GOAL OF THE EXERCISE
Repeat the data that follows verbatim. Images are not part of the copy.

----------

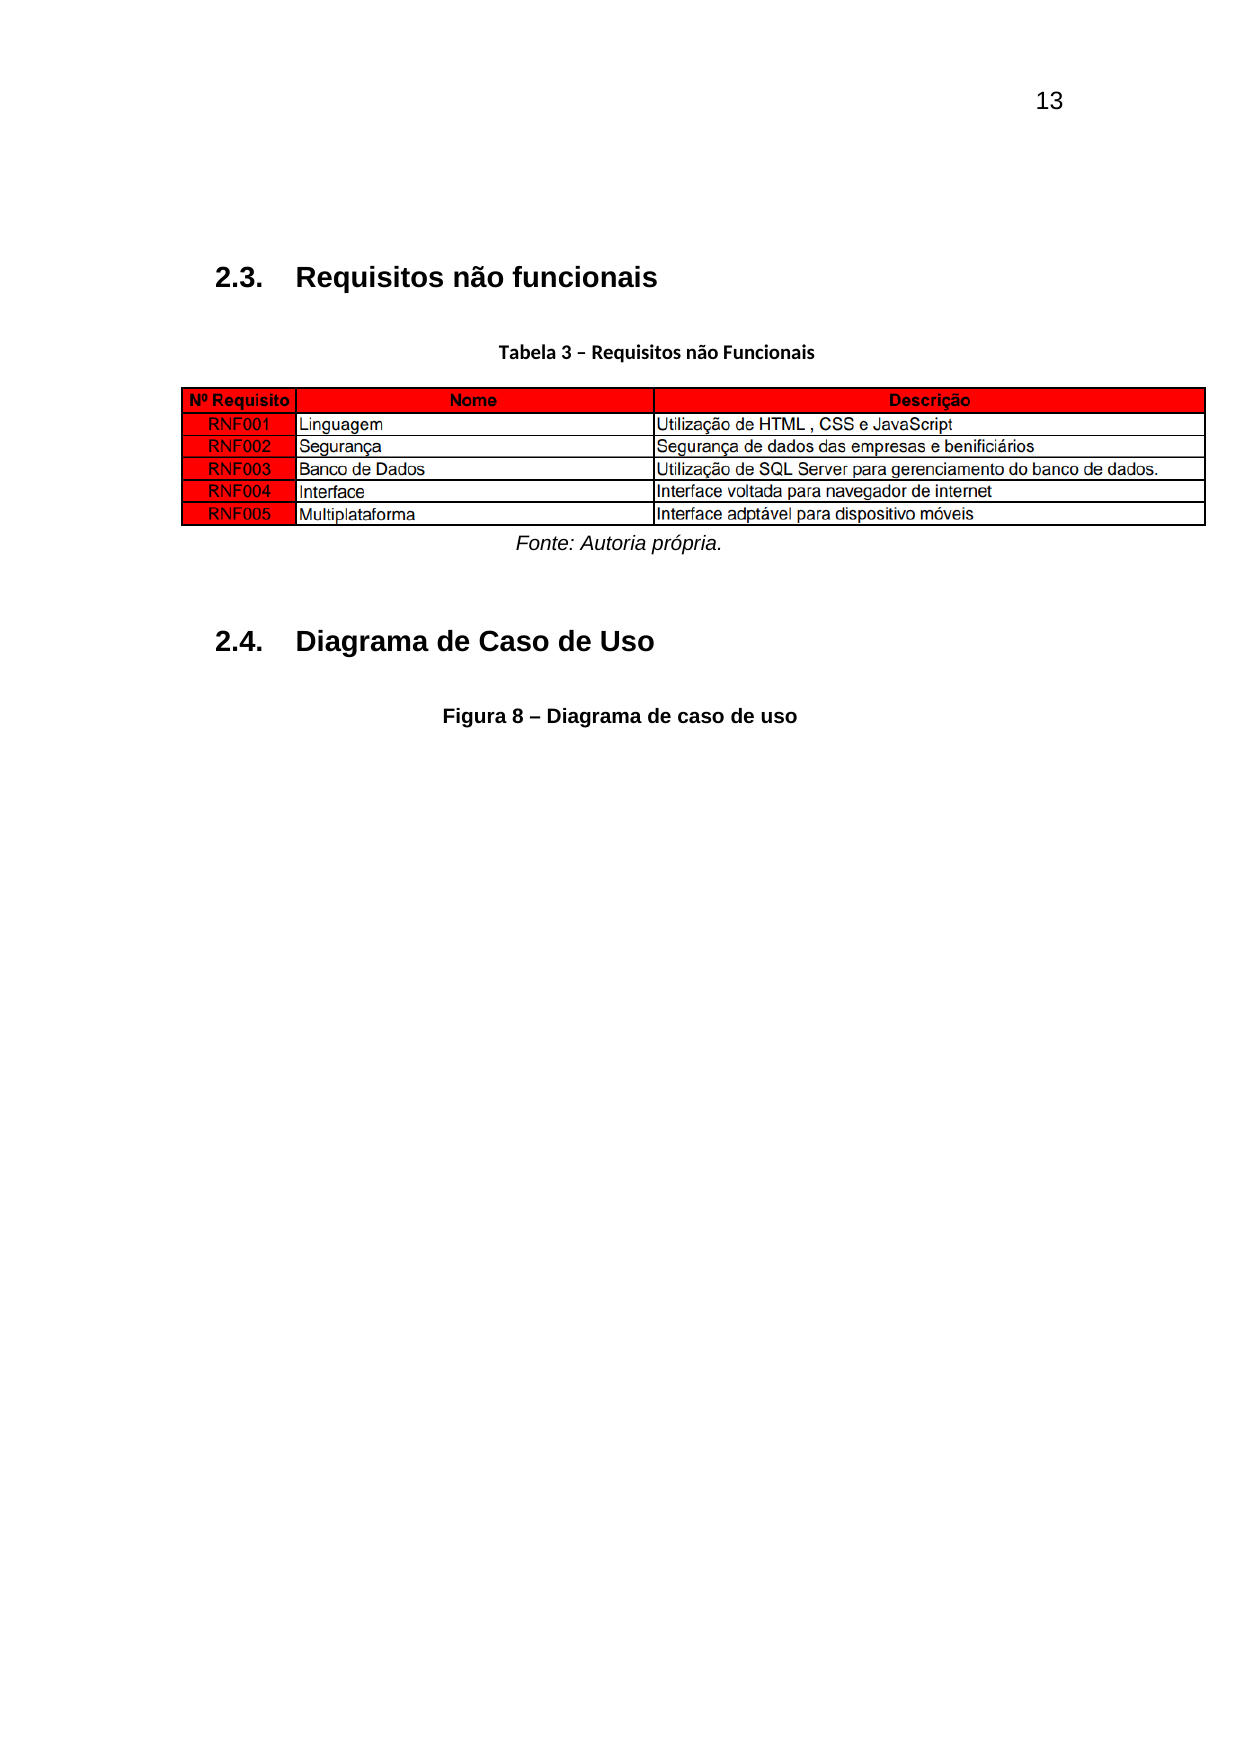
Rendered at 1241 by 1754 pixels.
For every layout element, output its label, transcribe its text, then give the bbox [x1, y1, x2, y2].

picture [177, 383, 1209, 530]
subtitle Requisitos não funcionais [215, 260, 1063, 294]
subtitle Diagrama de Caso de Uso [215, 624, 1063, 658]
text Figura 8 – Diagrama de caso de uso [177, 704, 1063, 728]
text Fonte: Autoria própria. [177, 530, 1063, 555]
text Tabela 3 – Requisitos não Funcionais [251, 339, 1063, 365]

----------

SOLUTION TO THIS TASK
Rendered at 1241 by 1754 pixels.
For every layout element, output its label, transcribe its text, then give the bbox [x1, y1, x2, y2].

picture [177, 383, 1209, 530]
subtitle Requisitos não funcionais [215, 260, 1063, 294]
subtitle Diagrama de Caso de Uso [215, 624, 1063, 658]
text Figura 8 – Diagrama de caso de uso [177, 704, 1063, 728]
text Fonte: Autoria própria. [177, 530, 1063, 555]
text Tabela 3 – Requisitos não Funcionais [251, 339, 1063, 365]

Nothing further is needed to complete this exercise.